◆ Goal of the exercise
From the first line down to the line containing "audiences alike.", print the records below exactly, leaving every picture out.

Extracted page text data
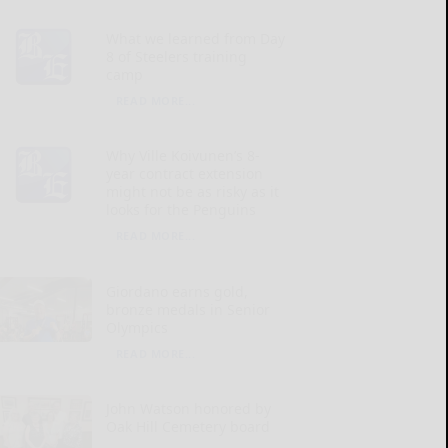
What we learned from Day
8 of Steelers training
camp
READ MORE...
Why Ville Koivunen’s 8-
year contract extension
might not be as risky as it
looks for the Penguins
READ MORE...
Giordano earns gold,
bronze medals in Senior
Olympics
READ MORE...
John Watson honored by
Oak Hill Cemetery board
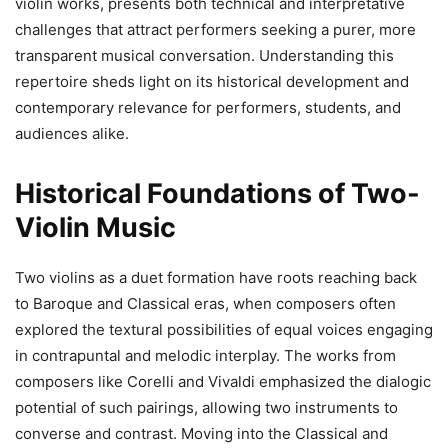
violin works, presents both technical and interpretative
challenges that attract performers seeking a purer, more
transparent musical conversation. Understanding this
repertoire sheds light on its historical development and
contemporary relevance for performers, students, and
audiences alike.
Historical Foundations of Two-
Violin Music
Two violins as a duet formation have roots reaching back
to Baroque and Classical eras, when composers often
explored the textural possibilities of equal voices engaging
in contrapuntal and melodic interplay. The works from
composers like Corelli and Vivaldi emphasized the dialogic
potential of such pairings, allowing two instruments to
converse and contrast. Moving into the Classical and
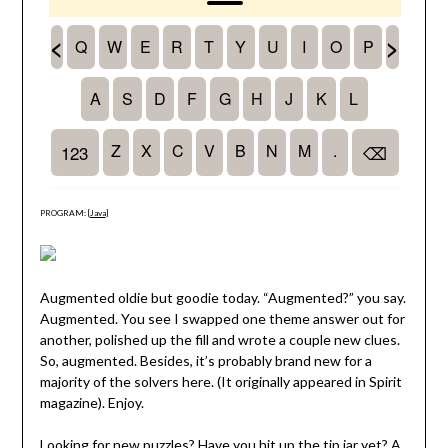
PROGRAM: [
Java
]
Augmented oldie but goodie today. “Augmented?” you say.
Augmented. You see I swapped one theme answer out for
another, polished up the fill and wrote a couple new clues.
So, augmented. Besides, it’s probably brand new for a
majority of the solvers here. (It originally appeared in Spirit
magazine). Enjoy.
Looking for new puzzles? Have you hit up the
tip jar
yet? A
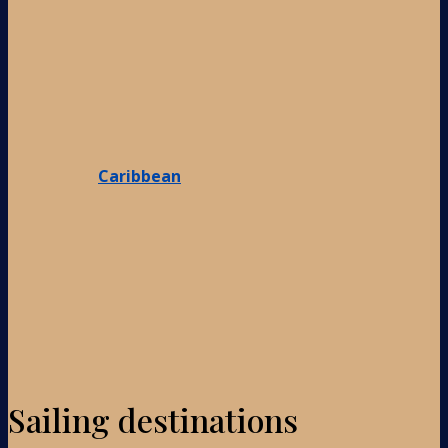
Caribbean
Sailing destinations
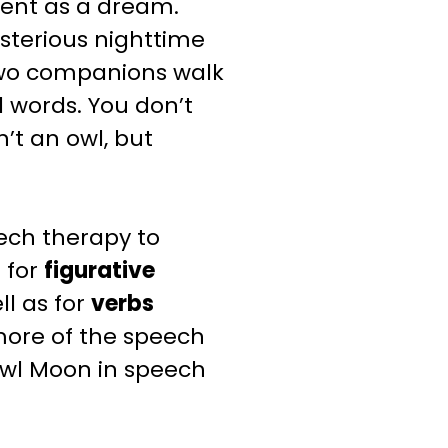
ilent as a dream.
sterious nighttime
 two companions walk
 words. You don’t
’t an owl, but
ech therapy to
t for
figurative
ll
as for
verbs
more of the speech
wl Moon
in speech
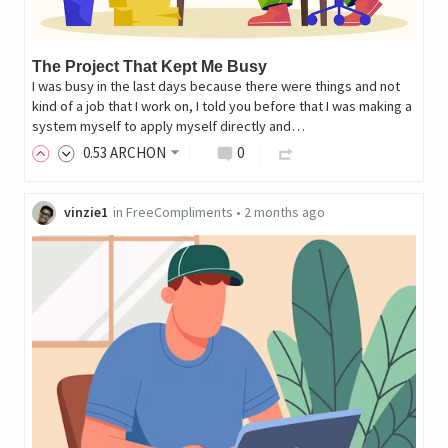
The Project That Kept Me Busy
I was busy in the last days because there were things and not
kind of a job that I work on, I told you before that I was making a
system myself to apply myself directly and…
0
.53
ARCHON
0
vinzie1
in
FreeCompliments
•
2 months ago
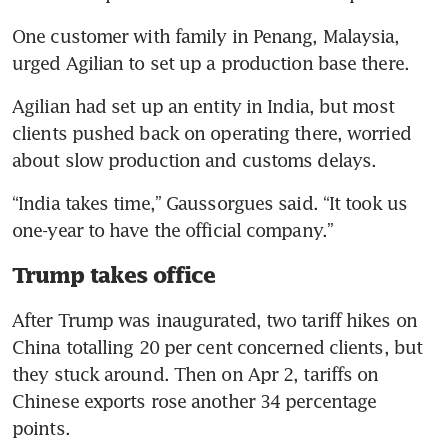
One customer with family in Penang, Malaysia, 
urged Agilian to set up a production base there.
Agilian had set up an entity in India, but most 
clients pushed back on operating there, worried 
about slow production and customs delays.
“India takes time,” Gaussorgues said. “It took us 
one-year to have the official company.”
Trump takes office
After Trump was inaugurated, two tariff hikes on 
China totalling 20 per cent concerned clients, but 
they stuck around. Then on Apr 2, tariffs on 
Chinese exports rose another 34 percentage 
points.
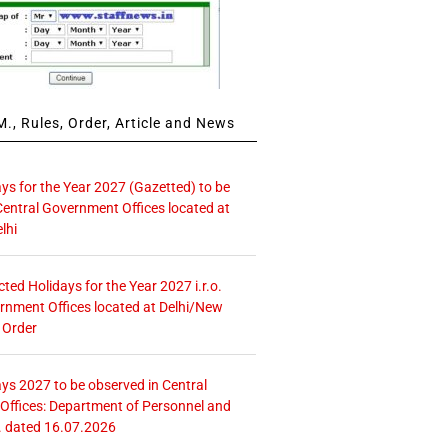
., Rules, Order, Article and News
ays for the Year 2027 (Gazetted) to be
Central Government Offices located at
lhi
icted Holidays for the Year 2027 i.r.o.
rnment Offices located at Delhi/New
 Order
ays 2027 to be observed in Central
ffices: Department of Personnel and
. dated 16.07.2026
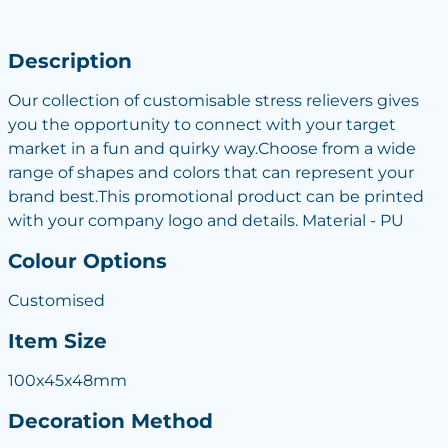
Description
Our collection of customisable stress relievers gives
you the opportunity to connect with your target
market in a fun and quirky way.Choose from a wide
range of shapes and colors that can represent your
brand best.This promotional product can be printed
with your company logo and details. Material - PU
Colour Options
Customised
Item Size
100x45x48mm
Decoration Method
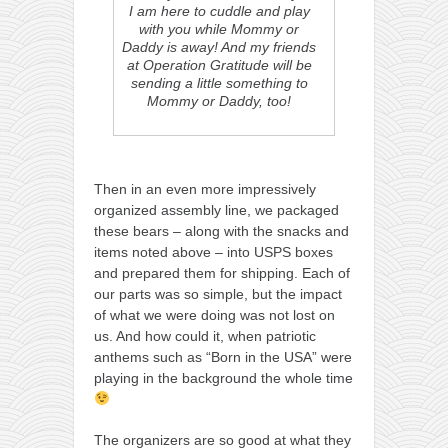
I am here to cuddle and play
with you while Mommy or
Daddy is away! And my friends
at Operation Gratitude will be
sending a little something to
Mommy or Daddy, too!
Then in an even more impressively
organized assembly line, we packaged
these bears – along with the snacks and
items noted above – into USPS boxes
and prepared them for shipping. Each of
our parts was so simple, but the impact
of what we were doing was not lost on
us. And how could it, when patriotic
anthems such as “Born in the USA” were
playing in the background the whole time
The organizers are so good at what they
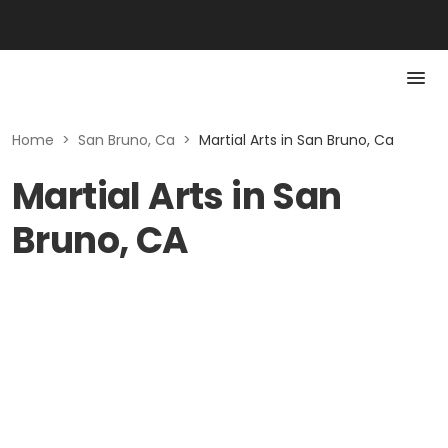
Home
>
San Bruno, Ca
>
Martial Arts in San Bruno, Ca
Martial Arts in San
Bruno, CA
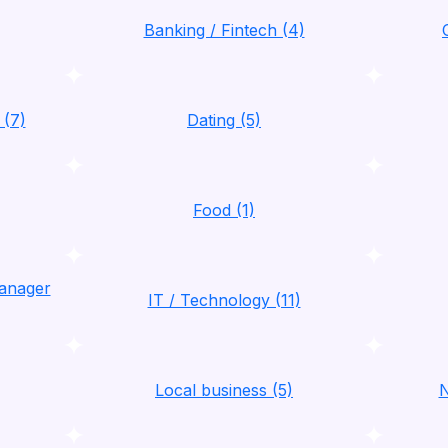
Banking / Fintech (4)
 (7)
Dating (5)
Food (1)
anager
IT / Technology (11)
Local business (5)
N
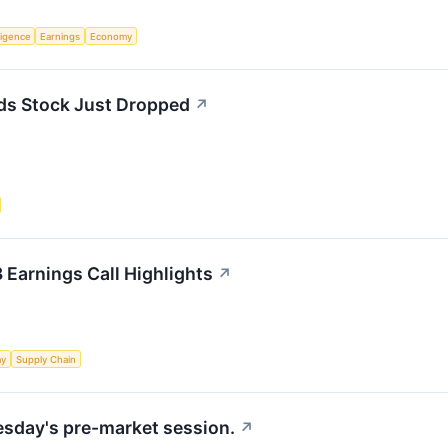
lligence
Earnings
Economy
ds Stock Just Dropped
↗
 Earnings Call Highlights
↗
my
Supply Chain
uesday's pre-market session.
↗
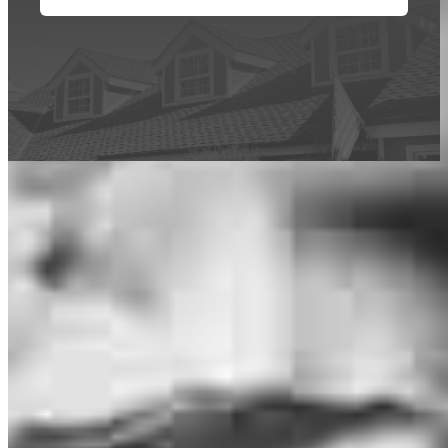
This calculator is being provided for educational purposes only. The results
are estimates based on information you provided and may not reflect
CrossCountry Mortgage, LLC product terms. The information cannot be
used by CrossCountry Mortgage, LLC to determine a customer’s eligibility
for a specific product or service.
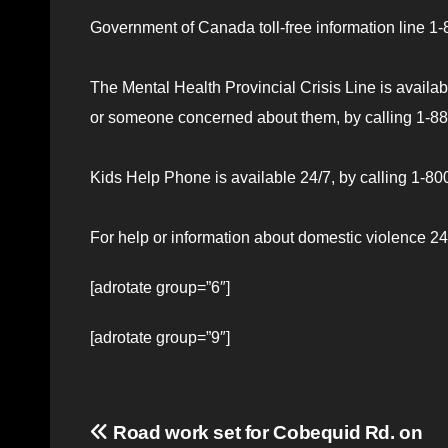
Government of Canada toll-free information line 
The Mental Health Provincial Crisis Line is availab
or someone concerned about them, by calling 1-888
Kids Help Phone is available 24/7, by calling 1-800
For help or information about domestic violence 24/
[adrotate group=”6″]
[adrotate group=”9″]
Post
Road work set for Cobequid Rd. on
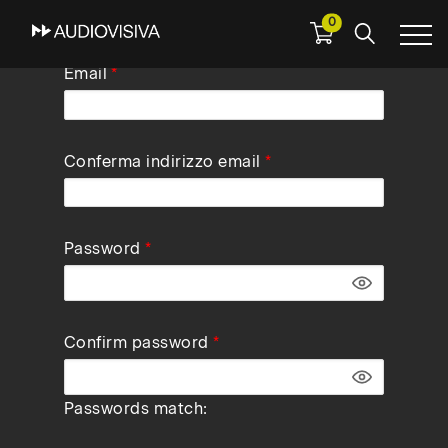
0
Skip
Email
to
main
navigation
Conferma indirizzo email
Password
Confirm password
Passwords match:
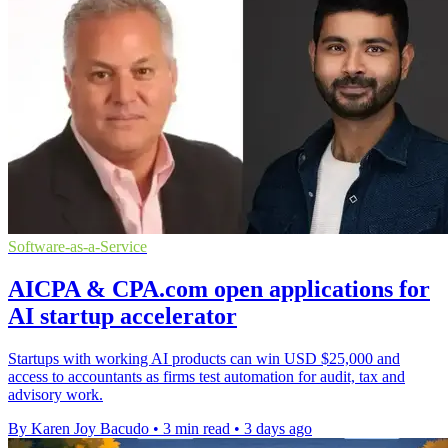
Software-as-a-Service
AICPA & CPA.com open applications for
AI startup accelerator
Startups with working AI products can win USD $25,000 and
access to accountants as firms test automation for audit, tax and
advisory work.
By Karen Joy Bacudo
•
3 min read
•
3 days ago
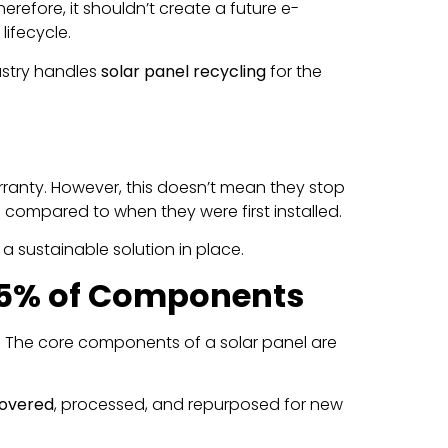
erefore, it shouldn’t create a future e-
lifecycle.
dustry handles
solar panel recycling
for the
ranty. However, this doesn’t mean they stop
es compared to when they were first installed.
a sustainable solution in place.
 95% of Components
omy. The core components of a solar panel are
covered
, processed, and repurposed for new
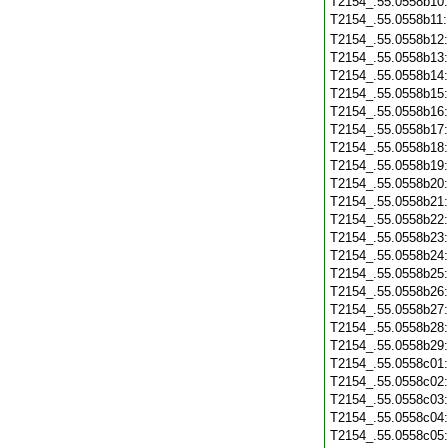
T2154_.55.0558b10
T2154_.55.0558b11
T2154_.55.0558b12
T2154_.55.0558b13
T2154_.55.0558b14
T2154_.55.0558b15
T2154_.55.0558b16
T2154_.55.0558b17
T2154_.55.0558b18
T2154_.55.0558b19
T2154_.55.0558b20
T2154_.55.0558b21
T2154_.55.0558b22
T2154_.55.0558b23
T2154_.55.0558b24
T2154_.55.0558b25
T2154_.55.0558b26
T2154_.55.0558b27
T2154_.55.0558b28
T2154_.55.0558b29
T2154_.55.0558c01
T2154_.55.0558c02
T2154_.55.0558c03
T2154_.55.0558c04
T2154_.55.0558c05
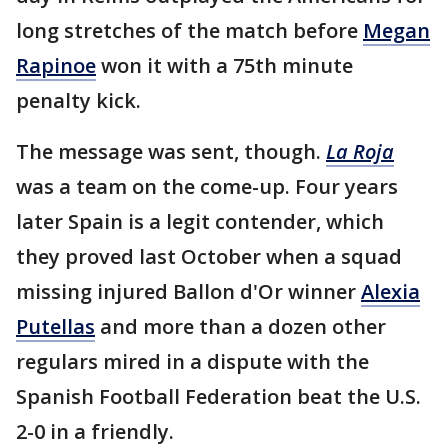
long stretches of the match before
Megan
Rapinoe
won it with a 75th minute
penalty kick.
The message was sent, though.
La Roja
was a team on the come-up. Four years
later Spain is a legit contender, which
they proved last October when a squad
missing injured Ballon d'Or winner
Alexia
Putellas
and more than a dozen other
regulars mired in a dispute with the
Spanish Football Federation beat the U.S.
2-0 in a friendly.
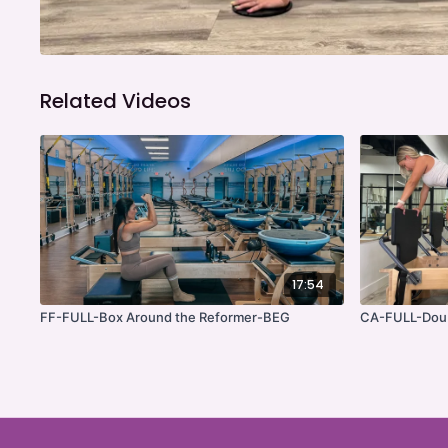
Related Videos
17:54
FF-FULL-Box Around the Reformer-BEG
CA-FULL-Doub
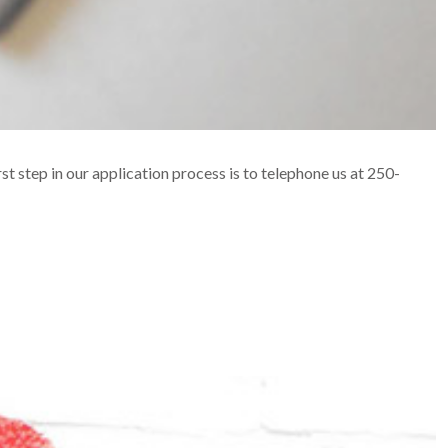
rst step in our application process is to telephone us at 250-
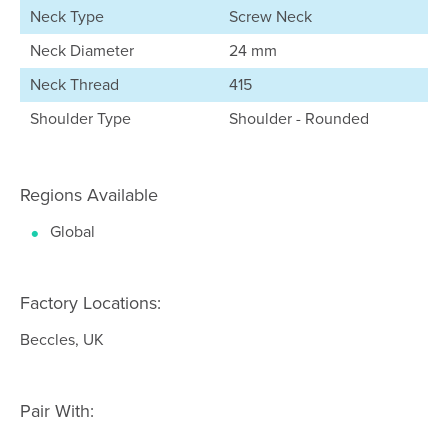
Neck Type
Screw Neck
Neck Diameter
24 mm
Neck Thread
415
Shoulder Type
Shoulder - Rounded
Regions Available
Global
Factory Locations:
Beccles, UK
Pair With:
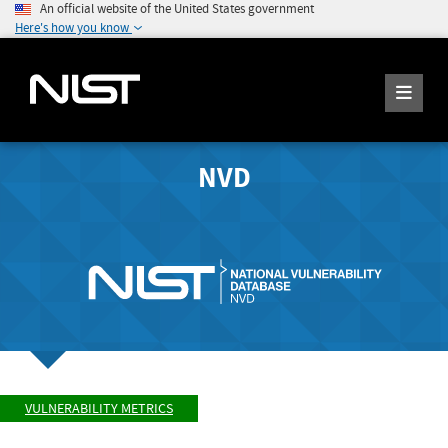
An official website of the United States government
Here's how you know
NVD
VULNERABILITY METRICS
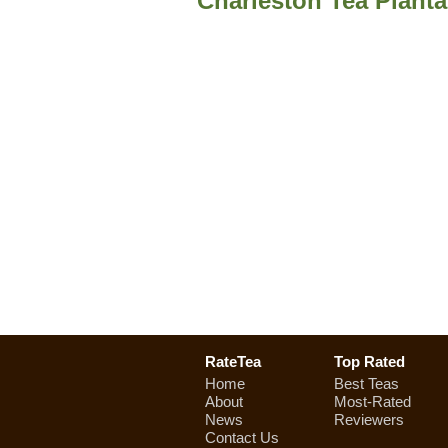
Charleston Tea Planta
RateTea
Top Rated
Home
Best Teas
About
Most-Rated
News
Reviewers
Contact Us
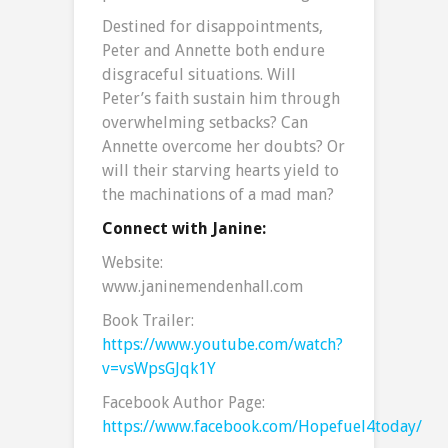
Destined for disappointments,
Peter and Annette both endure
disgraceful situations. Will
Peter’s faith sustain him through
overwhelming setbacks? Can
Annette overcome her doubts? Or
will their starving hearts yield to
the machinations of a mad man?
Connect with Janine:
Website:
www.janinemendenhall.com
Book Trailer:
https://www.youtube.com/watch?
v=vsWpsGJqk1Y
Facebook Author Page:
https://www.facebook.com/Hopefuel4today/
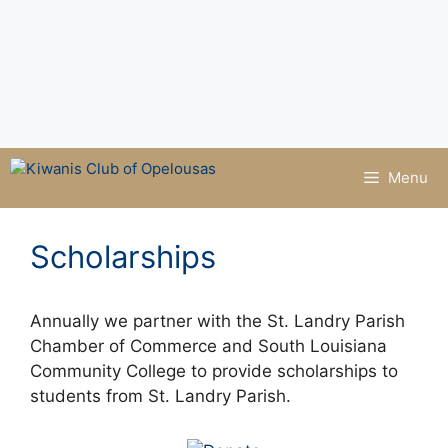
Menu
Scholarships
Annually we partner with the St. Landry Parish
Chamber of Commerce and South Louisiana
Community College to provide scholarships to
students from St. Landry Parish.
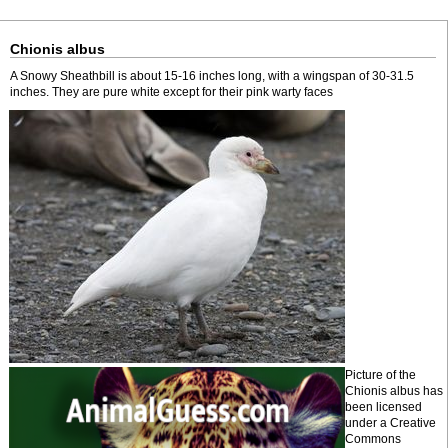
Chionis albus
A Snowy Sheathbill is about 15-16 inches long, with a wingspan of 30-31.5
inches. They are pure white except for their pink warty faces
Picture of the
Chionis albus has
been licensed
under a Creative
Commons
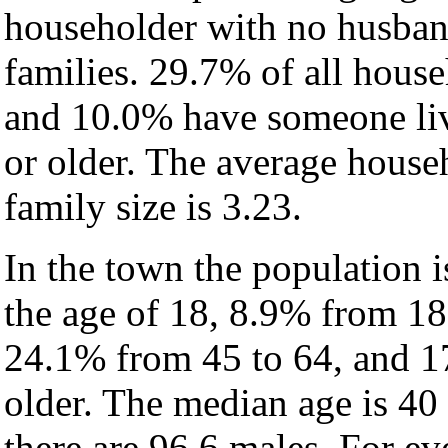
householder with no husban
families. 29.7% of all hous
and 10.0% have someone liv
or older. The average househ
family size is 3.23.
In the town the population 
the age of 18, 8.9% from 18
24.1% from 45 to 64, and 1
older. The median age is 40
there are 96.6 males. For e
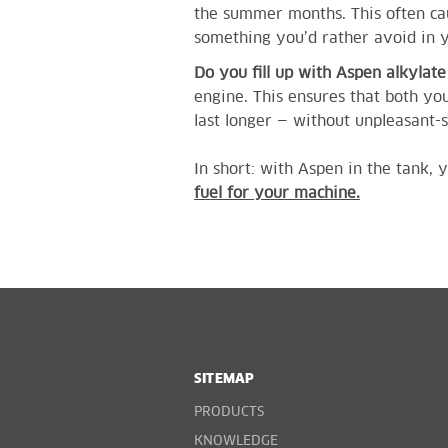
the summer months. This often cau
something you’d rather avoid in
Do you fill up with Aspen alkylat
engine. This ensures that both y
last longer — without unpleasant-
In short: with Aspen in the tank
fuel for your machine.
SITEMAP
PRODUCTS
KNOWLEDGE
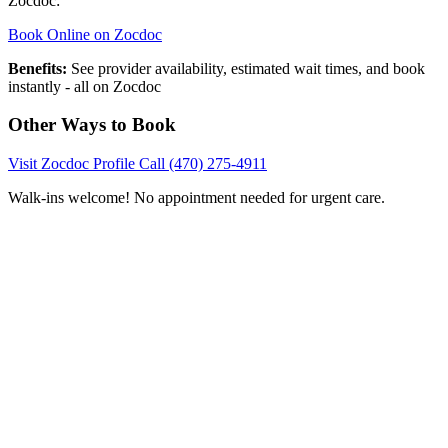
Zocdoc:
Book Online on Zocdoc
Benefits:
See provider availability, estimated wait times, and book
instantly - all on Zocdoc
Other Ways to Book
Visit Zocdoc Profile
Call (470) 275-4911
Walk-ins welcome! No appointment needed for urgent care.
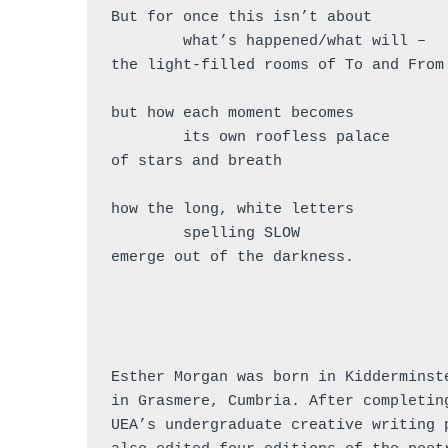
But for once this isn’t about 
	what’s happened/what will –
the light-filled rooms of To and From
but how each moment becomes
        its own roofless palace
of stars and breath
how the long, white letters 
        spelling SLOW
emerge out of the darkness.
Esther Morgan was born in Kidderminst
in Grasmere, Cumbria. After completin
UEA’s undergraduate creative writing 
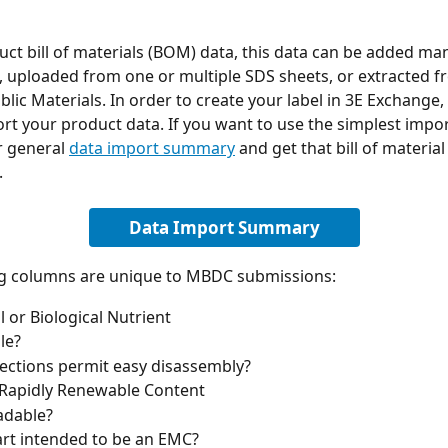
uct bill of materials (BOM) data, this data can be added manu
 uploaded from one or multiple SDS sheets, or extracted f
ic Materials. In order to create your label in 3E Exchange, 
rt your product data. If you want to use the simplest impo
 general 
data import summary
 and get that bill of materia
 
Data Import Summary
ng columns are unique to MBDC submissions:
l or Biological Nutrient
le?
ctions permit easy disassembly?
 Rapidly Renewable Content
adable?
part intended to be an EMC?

◆ Solved exercise
What we learned from Day
8 of Steelers training
camp
READ MORE...
Why Ville Koivunen’s 8-
year contract extension
might not be as risky as it
looks for the Penguins
READ MORE...
Giordano earns gold,
bronze medals in Senior
Olympics
READ MORE...
John Watson honored by
Oak Hill Cemetery board
violin works, presents both technical and interpretative
challenges that attract performers seeking a purer, more
transparent musical conversation. Understanding this
repertoire sheds light on its historical development and
contemporary relevance for performers, students, and
audiences alike.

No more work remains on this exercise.